Why everybody’s talking about Labour’s anti-Semitism whistleblower battle
Keir Starmer facing down party’s Corbynite wing in battle over Panorama documentary
Jeremy Corbyn faces legal action over the way the Labour party handled anti-Semitism in its ranks under his leadership.
New leader Keir Starmer clashed with his predecessor, Jeremy Corbyn, for the first time, declaring Labour to be “under new management” as the party agreed to pay “substantial” damages to seven anti-Semitism whistleblowers.
What is the dispute about?
A group of Labour Party staffers appeared on a BBC Panorama special, Is Labour Anti-Semitic?, in July last year, criticising the then-leadership’s handling of anti-Jewish racism complaints.

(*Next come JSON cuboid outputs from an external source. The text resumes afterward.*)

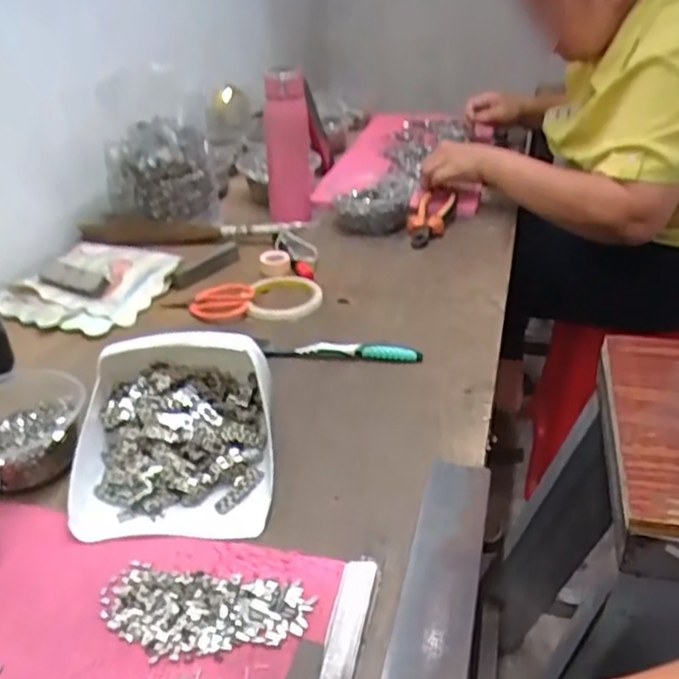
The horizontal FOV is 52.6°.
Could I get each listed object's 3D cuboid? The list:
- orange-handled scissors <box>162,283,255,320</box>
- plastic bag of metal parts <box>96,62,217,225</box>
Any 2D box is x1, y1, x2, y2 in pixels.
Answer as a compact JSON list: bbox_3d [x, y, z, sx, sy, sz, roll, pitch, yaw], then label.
[{"bbox_3d":[-0.153,-0.044,0.825,0.100,0.017,0.060,-10,32,-11],"label":"orange-handled scissors"},{"bbox_3d":[-0.261,-0.269,0.982,0.163,0.192,0.088,-8,32,-11],"label":"plastic bag of metal parts"}]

A Labour Party spokesperson subsequently described the whistleblowers as “disaffected former staff” with “personal axes to grind”, and accused them of trying to undermine Corbyn.
In response, seven of the whistleblowers - Kat Buckingham, Michael Creighton, Samuel Matthews, Dan Hogan, Louise Withers Green, Benjamin Westerman and Martha Robinson - took legal action and asked the Labour Party formally to apologise in court.

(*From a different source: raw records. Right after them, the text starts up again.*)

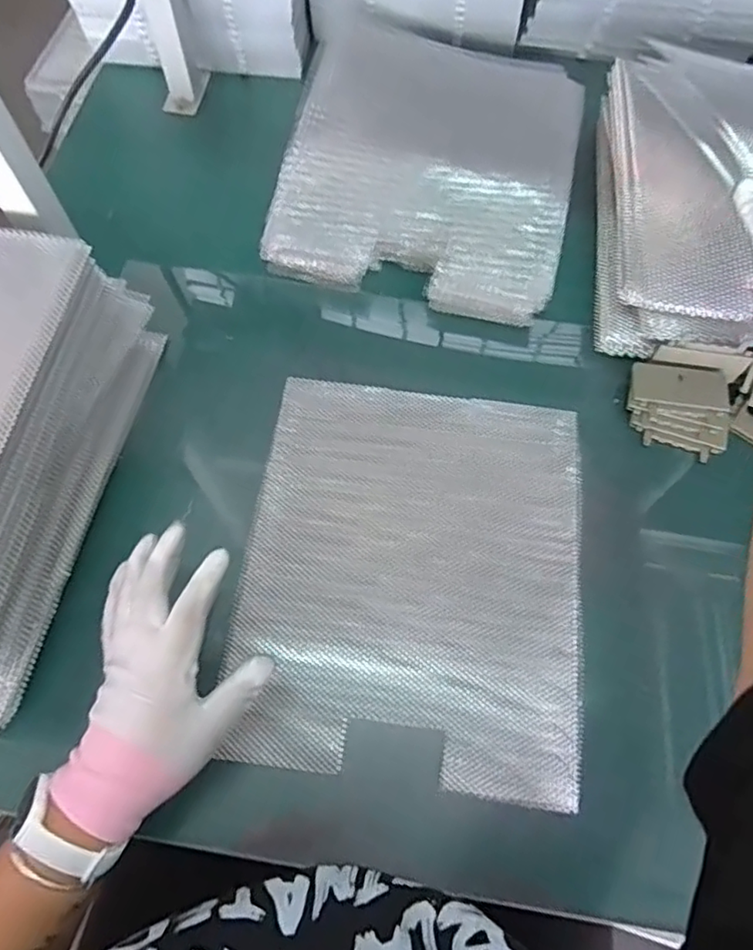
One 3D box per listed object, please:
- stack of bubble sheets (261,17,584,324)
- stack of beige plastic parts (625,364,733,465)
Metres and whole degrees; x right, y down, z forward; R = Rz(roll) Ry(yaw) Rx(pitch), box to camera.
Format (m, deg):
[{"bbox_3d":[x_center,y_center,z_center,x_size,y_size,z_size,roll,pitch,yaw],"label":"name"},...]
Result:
[{"bbox_3d":[0.058,-0.325,0.632,0.282,0.075,0.293,12,68,4],"label":"stack of bubble sheets"},{"bbox_3d":[0.280,-0.063,0.562,0.093,0.022,0.080,15,68,6],"label":"stack of beige plastic parts"}]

This week - with Labour now under Starmer’s leadership and Corbyn on the backbenches - the party said that it would pay damages to the whistleblowers, adding that it was determined to root out anti-Semitism in the party.
“Before the broadcast of the programme, the Labour Party issued a press release that contained defamatory and false allegations about these whistleblowers,” the party said.
“We acknowledge the many years of dedicated and committed service that the whistleblowers have given to the Labour Party as members and as staff. We appreciate their valuable contribution at all levels of the party.”
The party added that it would “unreservedly withdraw all allegations of bad faith, malice and lying”, saying that it wanted to “apologise unreservedly for the distress, embarrassment and hurt caused by their publication”.
Labour also agreed to pay damages to the presenter of the programme, BBC journalist John Ware, after he was subject to “false and defamatory” comments by the Labour Party prior to the programme being aired.
Why is the settlement controversial?
For Corbyn and his allies, the admission of wrongdoing through apologies and payments is viewed as the new party leadership forcing the previous one to take the responsibility for the scandal.
The BBC’s assistant political editor Norman Smith said the payout was an “extraordinary moment” which demonstrated Starmer’s pledge to rid the party of anti-Semitism.
But Corbyn described the decision to settle the claims with an apology and “substantial payments” as “disappointing”, saying the party’s legal advice was that it “had a strong defence”.
The former Labour leader said the settlement “risks giving credibility to misleading and inaccurate allegations” about inaction over anti-Semitism in the party, branding Starmer’s move a “political decision, not a legal one”.
And Corbyn’s close ally Len McCluskey, the Unite union chief, told The Independent: “Today’s settlement is a misuse of Labour Party funds to settle a case it was advised we would win in court.”
A senior Labour source added that Corbyn appeared to be determined not to be “remotely supportive” of Starmer, and accused him of attempting to deflect blame over his own failings, reports The Telegraph.
Jewish groups have said Starmer’s settlement was the right decision, however, with the Jewish Labour Movement saying that “it is a sad reflection of its historic role as the party of working people that Labour sought to pursue and silence its former employees for speaking out against racism.”
What will happen next?
Though the Labour party has agreed to pay damages to the BBC’s Ware, the Panorama reporter is now taking separate legal action against Corbyn personally following his comments on Wednesday, his lawyer confirmed to The Huffington Post.
Mark Lewis, from Patron Law, who represented both Ware and the staffer whistleblowers in the legal action against Labour, said: “I can confirm that I have been instructed to pursue cases.”
The affair is another blow to a the faction of the Labour Party hit last month by the sacking of Corbyn supporter Rebecca Long-Bailey, who was removed as shadow education secretary for sharing an article containing what Starmer’s office said was an “anti-Semitic conspiracy theory”.
The article in question was an interview with Maxine Peake in The Independent, in which the actor claimed that the US police tactic of kneeling on a detainee’s neck was taught by the Israeli secret service. Long-Bailey was the only notable Corbyn supporter to still have a top shadow cabinet job in the new regime, says The Guardian.
Labour’s handling of anti-Semitism complaints under Corbyn is also the subject of an ongoing inquiry by the Equality and Human Rights Commission.